Harvest results for the 2015 season show more than 23,000 sharp-tailed grouse hunters (up 10 percent from 2014) harvested 83,000 birds (up 15 percent), while more than 18,000 Hungarian partridge hunters (up 13 percent) bagged 59,000 Huns (up 60 percent).

Ruffed grouse are primarily found in the native aspen woodlands of Rolette, Bottineau, Pembina, Walsh, Cavalier and portions of McHenry counties. While the ruffed grouse population remains low, Robinson said the birds are in an upward cycle and with good production an improved population is expected.

Shooting hours for the upcoming season are one-half hour before sunrise to sunset. Sharptails, ruffed grouse and Huns each have a daily limit of three and a possession limit of 12.

Hunters, regardless of age, must have a fishing, hunting and furbearer certificate and general game and habitat license. In addition, hunters age 16 and older need a small game license.

For further season information and regulations, hunters should consult the North Dakota 2016-17 Small Game Hunting Guide.

Hunters Asked to Submit Wing Envelopes

The North Dakota Game and Fish Department is once again asking grouse hunters for help with future bird management by simply collecting some feathers from harvested birds and sending in wing envelopes this fall.

ruffed grouse tail

Wing data allows biologists to monitor production, reconcile bird counts and get a better understanding of the harvest ratio of males to females, and juveniles to adults.

Instructions for submitting wing data are printed on the envelope.

Hunters interested in receiving wing envelopes should visit the Game and Fish website (gf.nd.gov) to order a supply of wing envelopes, or contact the department’s main office in Bismarck by phone (701-328-6300) or email (ndgf@nd.gov).

In addition, Game and Fish district offices have a supply of wing envelopes for distribution. District offices are located at Devils Lake, Jamestown, Riverdale, Dickinson, Williston and Lonetree Wildlife Management Area near Harvey.

Spring Upland Game Index Numbers

North Dakota’s spring pheasant population index is up slightly from last year, while sharp-tailed grouse numbers are down slightly, according to recent surveys conducted by State Game and Fish Department biologists.
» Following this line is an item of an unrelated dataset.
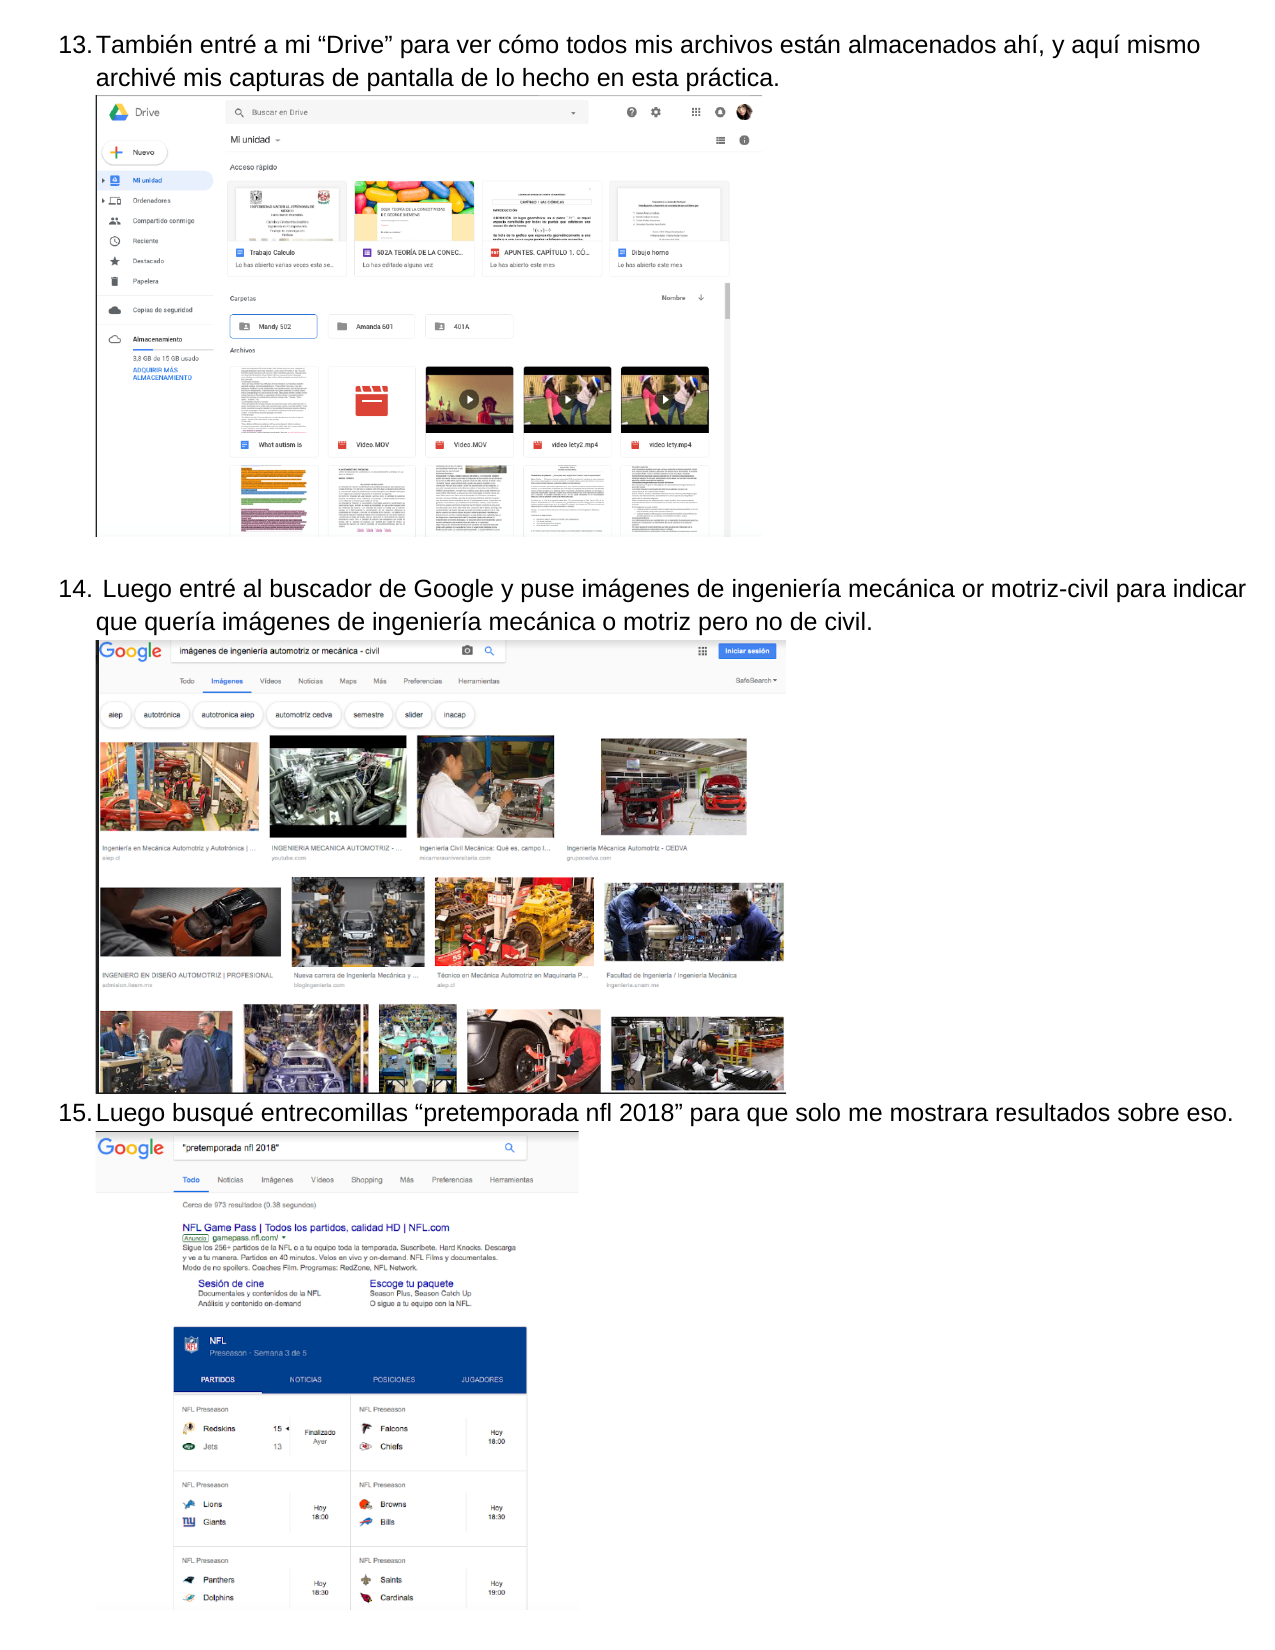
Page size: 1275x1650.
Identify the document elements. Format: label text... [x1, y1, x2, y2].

Aaron Robinson, upland game management supervisor, said the number of pheasant roosters heard on the spring crowing count survey was up just about 2 percent statewide. Numbers in the southeast were down from last year, Robinson said, while “the other regions from west to central were up slightly, but not enough to say there’s a big increase from last year.”

Sharp-tailed grouse counts on spring dancing grounds or leks were down about 6 percent statewide from last year. “We were kind of expecting that,” Robinson added. “We had some dry weather last year and production wasn’t as good.”

While the spring counts provide a good indicator of the number of breeding birds in the two populations, Robinson says it’s primarily early summer weather that influences hunting success in the fall. “You have to have the right conditions to produce a good hatch,” he said. “You don’t want really wet, cold years, and you don’t want dry years. Dry years don’t produce those insects that chicks need to survive those first 10 days.”

Game and Fish biologists will start their summer upland game brood counts in mid-July, and Robinson said that will lead to more precise fall population predictions. “That’s when we really start to understand what our production was for the year.”

Pheasant crowing counts are conducted each spring throughout North Dakota. Observers drive specified 20-mile routes, stopping at predetermined intervals, and counting the number of pheasant roosters heard crowing over a two-minute period during the stop.

Biologists count male sharptails on their dancing grounds in 25 monitoring blocks throughout the state, and numbers within each block are compared from year to year.